Etre ou ne pas être populiste

publié le 11 juin 2019 à 21h06

Au commencement, il y a une théorie, inspirée de la vie politique latino-américaine et professée, entre autres, par Chantal Mouffe, philosophe et militante de la gauche radicale. Première thèse : les sociétés démocratiques sont plus divisées qu’on ne croit. Impossible d’y résoudre les conflits par la simple confrontation des idées : les affects sont trop puissants et sont l’essence même de la politique. Ce qui légitime la virulence, la dénonciation, la simplification, le discours des tripes et du cœur, plus fort que celui de la raison. Deuxième thèse : la vieille lutte des classes est morte, effacée par la dispersion des salariés, la fin de leur regroupement dans de grandes unités de production qui homogénéisent les luttes sociales. Le vrai clivage, c’est celui qui oppose d’un côté «le peuple», qu’on doit construire à travers des luttes urbaines (et non d’entreprise), autour des transports, de la pollution, du mal-logement, de l’exclusion géographique (type «gilets jaunes»), et de l’autre «l’oligarchie», c’est-à-dire une mince couche de profiteurs et leurs complices fonctionnaires, «sachants» ou journalistes.

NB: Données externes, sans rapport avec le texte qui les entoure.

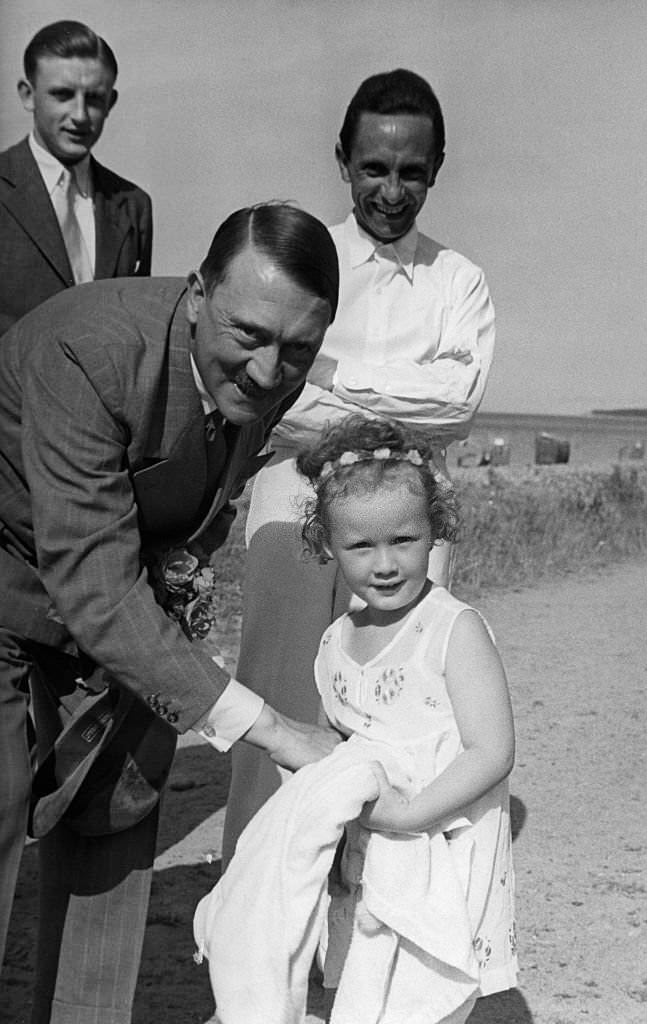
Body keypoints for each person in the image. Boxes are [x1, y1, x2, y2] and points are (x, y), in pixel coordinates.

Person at [0, 202, 340, 1024]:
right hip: (12, 593)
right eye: (250, 336)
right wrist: (274, 729)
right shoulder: (88, 350)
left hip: (116, 592)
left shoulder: (264, 375)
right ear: (196, 292)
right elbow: (94, 585)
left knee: (118, 817)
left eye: (298, 350)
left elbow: (189, 513)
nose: (268, 373)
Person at [223, 68, 496, 861]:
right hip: (290, 508)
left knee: (401, 708)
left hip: (410, 528)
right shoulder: (305, 261)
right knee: (277, 703)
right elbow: (274, 393)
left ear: (436, 167)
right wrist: (394, 409)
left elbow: (458, 405)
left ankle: (367, 918)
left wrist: (334, 380)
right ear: (342, 159)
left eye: (411, 171)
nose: (391, 188)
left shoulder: (459, 282)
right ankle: (256, 901)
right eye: (374, 167)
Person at [194, 413, 517, 1024]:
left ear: (435, 532)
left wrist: (408, 814)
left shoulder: (453, 630)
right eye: (360, 546)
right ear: (327, 546)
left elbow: (491, 750)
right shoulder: (336, 641)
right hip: (365, 850)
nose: (385, 564)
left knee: (424, 990)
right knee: (361, 985)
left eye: (404, 539)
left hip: (440, 841)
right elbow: (327, 751)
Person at [0, 19, 152, 335]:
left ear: (110, 102)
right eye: (62, 94)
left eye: (94, 98)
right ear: (28, 95)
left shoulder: (134, 206)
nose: (80, 115)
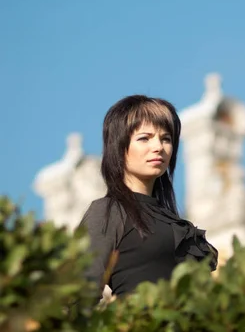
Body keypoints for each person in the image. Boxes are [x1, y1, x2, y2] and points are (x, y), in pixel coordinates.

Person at [79, 95, 218, 299]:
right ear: (119, 147)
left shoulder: (175, 222)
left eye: (166, 139)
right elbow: (78, 294)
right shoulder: (108, 211)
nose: (158, 147)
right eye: (144, 138)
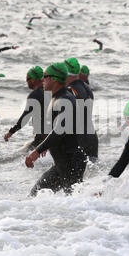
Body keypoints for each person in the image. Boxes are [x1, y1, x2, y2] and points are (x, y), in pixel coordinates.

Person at [25, 62, 87, 197]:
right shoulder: (57, 98)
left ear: (54, 79)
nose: (42, 79)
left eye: (45, 76)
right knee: (34, 196)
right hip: (62, 164)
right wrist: (49, 143)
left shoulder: (64, 99)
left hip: (71, 163)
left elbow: (60, 129)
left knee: (74, 205)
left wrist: (36, 151)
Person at [4, 66, 47, 150]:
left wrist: (10, 132)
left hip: (43, 137)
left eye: (27, 79)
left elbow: (25, 117)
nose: (26, 81)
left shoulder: (35, 94)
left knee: (24, 155)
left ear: (33, 80)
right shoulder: (51, 91)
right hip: (53, 136)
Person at [65, 57, 99, 162]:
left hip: (79, 141)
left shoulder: (71, 91)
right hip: (92, 138)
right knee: (92, 176)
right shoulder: (87, 88)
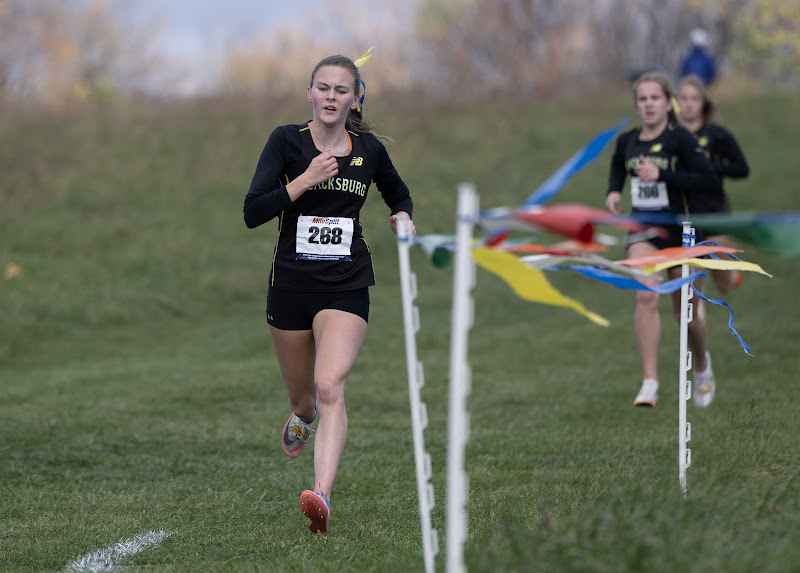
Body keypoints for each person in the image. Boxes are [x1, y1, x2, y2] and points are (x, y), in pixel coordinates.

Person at [243, 52, 415, 533]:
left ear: (355, 97)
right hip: (291, 287)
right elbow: (253, 211)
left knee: (329, 386)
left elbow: (398, 194)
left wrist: (402, 215)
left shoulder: (369, 150)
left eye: (342, 90)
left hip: (347, 283)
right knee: (304, 399)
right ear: (310, 93)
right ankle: (301, 418)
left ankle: (321, 495)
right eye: (324, 88)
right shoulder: (286, 142)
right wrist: (305, 180)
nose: (331, 97)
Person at [605, 72, 723, 409]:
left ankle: (701, 365)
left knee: (686, 313)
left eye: (654, 98)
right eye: (642, 99)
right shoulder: (628, 141)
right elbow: (618, 164)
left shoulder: (680, 139)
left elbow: (707, 180)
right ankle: (650, 382)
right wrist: (614, 190)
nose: (648, 105)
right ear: (636, 105)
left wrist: (663, 175)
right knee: (645, 296)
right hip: (644, 229)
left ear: (667, 102)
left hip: (682, 231)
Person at [678, 74, 750, 293]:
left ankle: (731, 272)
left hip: (714, 211)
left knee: (724, 286)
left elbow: (741, 169)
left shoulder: (717, 135)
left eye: (694, 98)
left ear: (703, 102)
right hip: (684, 215)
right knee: (689, 288)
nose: (689, 104)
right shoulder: (671, 135)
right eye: (684, 98)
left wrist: (711, 168)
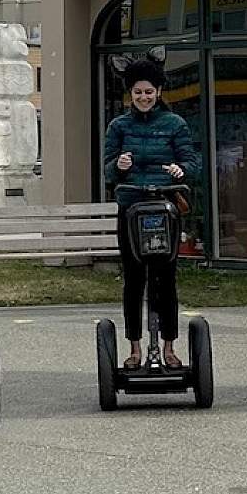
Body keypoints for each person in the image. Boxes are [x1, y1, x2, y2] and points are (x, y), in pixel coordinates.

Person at [101, 56, 202, 371]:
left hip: (164, 207)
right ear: (130, 94)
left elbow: (192, 164)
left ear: (158, 91)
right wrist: (118, 167)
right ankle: (134, 349)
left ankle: (169, 347)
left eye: (149, 92)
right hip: (131, 207)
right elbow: (107, 170)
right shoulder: (119, 126)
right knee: (133, 279)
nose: (143, 98)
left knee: (165, 279)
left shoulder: (175, 124)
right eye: (137, 93)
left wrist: (179, 170)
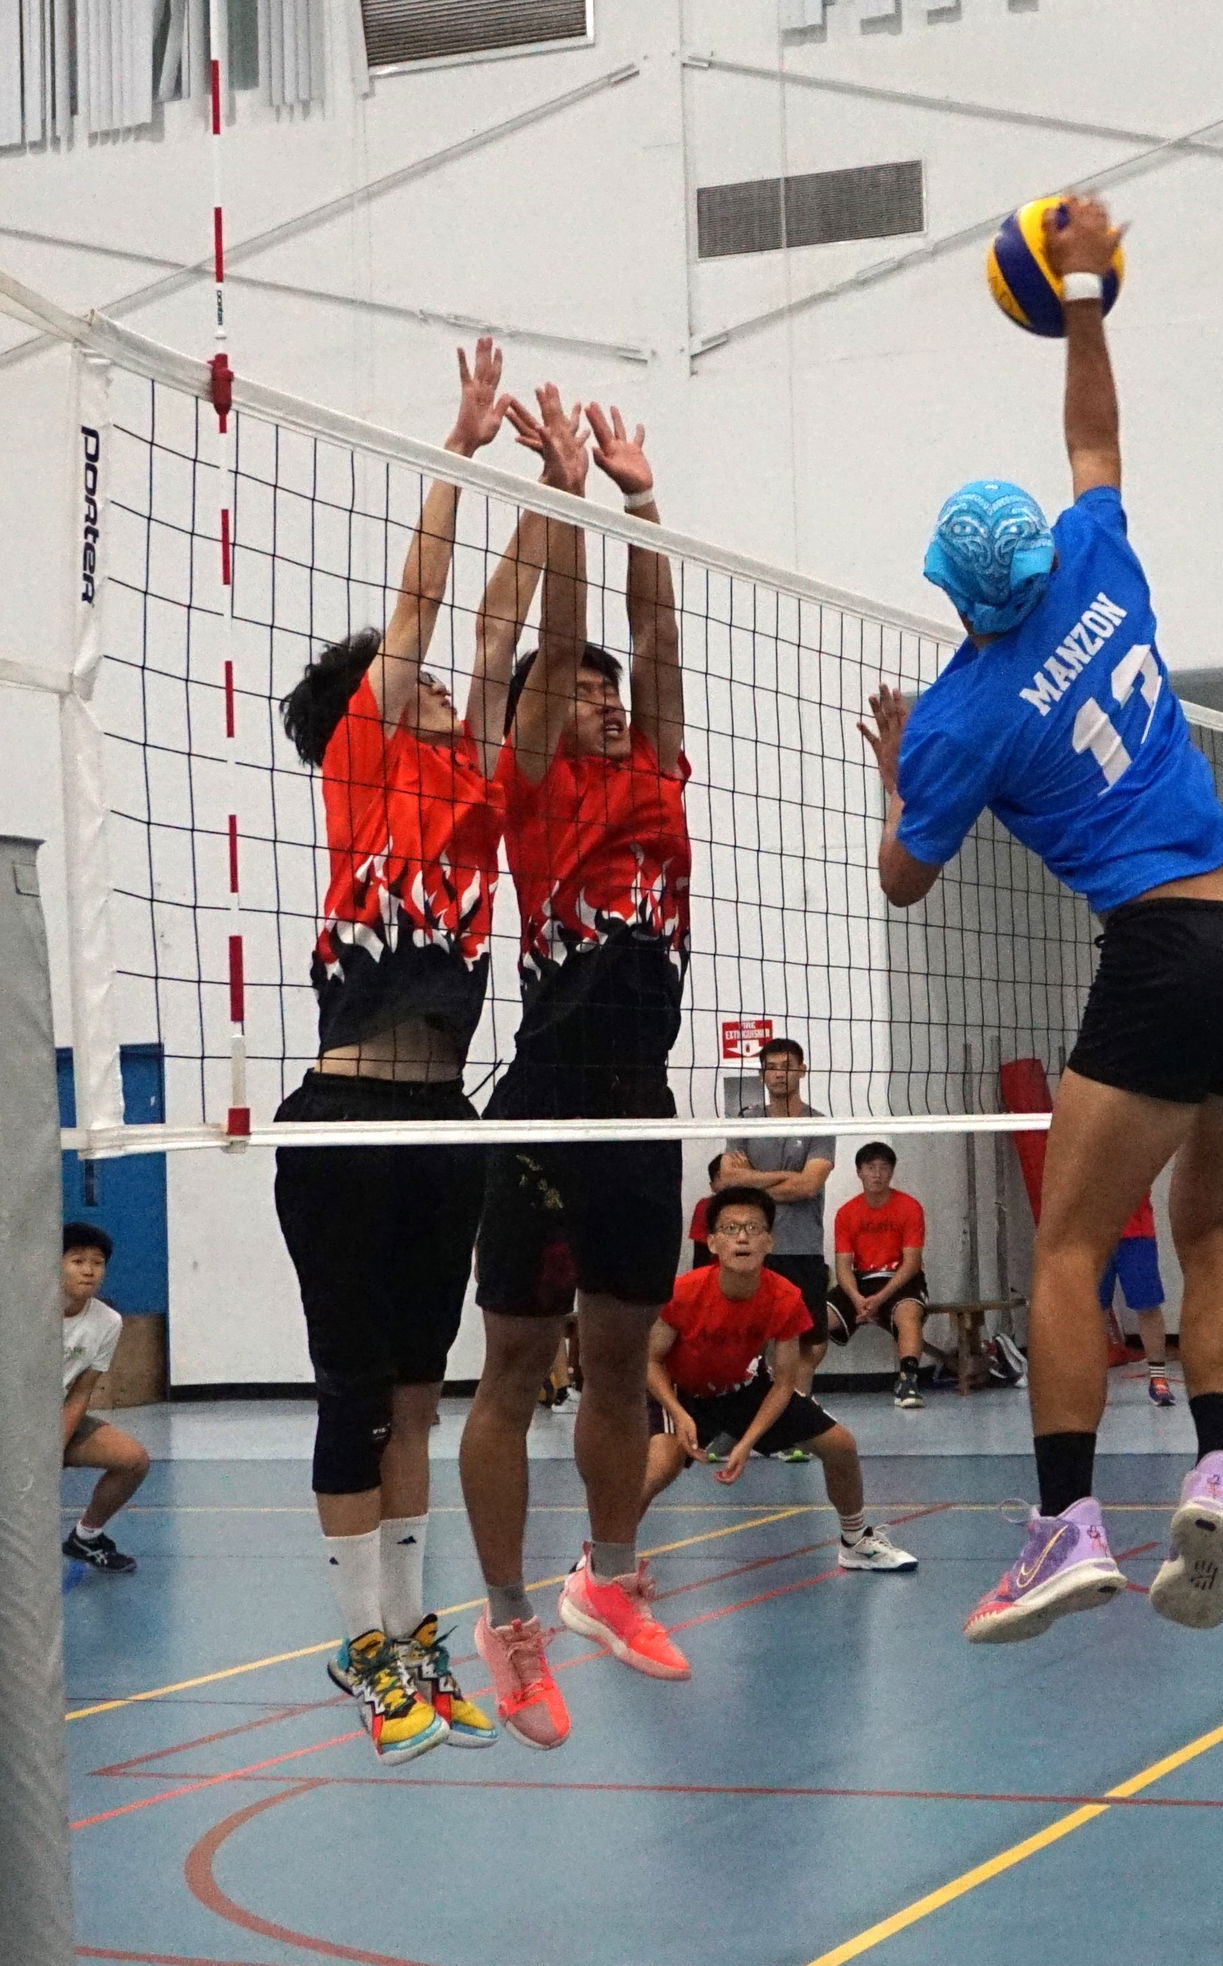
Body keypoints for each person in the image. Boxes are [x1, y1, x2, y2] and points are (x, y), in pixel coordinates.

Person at [861, 193, 1223, 1645]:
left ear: (954, 592)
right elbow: (1096, 441)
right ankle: (1221, 1474)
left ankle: (1063, 1524)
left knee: (1069, 1244)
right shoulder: (1102, 560)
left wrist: (896, 768)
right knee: (1216, 1225)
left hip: (1164, 955)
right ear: (1041, 561)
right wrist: (1089, 290)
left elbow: (905, 881)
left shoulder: (960, 715)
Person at [273, 340, 535, 1762]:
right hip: (347, 1117)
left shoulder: (472, 791)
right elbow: (430, 609)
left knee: (422, 1393)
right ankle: (361, 1644)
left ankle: (418, 1637)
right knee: (354, 1391)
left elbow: (495, 628)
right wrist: (460, 447)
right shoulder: (365, 751)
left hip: (448, 1119)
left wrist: (561, 496)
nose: (437, 687)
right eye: (412, 681)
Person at [465, 395, 695, 1741]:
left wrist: (639, 502)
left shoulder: (662, 780)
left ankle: (609, 1581)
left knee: (619, 1365)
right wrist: (559, 499)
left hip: (640, 1108)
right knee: (512, 1367)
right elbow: (554, 647)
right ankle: (507, 1621)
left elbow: (651, 635)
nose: (602, 694)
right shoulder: (535, 789)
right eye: (582, 689)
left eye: (611, 690)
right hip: (544, 1102)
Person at [642, 1187, 916, 1572]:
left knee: (840, 1445)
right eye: (731, 1228)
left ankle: (855, 1541)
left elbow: (785, 1380)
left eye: (753, 1228)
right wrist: (678, 1414)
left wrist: (747, 1442)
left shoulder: (784, 1297)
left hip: (742, 1387)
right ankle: (604, 1559)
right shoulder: (684, 1292)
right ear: (713, 1242)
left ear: (769, 1241)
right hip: (679, 1390)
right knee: (660, 1466)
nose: (742, 1237)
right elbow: (651, 1361)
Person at [722, 1037, 836, 1413]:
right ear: (762, 1074)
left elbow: (809, 1185)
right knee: (747, 1339)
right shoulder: (747, 1120)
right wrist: (782, 1178)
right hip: (752, 1249)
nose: (779, 1074)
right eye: (772, 1067)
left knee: (809, 1343)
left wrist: (753, 1178)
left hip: (802, 1247)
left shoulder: (819, 1124)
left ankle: (793, 1416)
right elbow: (726, 1179)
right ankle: (737, 1421)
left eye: (787, 1066)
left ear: (802, 1070)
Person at [60, 1224, 149, 1574]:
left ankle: (86, 1537)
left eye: (97, 1262)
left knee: (133, 1460)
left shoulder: (108, 1321)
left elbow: (82, 1389)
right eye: (77, 1260)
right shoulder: (23, 1311)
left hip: (57, 1416)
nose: (88, 1270)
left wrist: (57, 1443)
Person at [827, 1142, 930, 1409]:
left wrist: (880, 1298)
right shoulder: (847, 1213)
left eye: (884, 1168)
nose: (877, 1174)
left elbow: (911, 1263)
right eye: (870, 1168)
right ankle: (795, 1389)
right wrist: (858, 1298)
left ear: (892, 1172)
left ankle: (908, 1381)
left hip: (900, 1279)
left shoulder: (909, 1207)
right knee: (813, 1319)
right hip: (860, 1282)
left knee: (908, 1313)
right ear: (859, 1172)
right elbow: (843, 1266)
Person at [1100, 1193, 1176, 1406]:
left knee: (1148, 1305)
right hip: (1094, 1232)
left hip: (1136, 1231)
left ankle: (1158, 1378)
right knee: (1094, 1308)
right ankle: (1095, 1381)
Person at [689, 1154, 723, 1268]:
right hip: (712, 1275)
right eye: (719, 1175)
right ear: (712, 1185)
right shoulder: (705, 1206)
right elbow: (700, 1256)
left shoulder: (754, 1208)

Armé de cette théorie, qui était aussi celle de Podemos en Espagne ou de Tsípras en Grèce, Jean-Luc Mélenchon a créé La France insoumise, organisation «gazeuse» qui ne serait pas l’énième avatar de la gauche de la gauche mais un mouvement nouveau, raide et tonitruant, qui mettrait en mots la colère «du peuple» contre «l’oligarchie». La théorie a marché dans un premier temps, puis elle a fait long feu, pas seulement en France (en Espagne et en Grèce aussi), tuée par la démagogie et l’outrance, les revers de cette médaille stratégique. Pour une raison principale : il y a des concurrents sur le créneau populiste, ces nationalistes qui savent mieux encore que Mélenchon simplifier les problèmes (c’est la faute des étrangers) et parler «aux affects». Revenir à gauche ? Voir Clémentine Autain. Rester dans la même ligne ? Voir les autres dirigeants de LFI. Entre les deux, Hamlet-Mélenchon hésite. Etre ou ne pas être populiste ? C’est la question.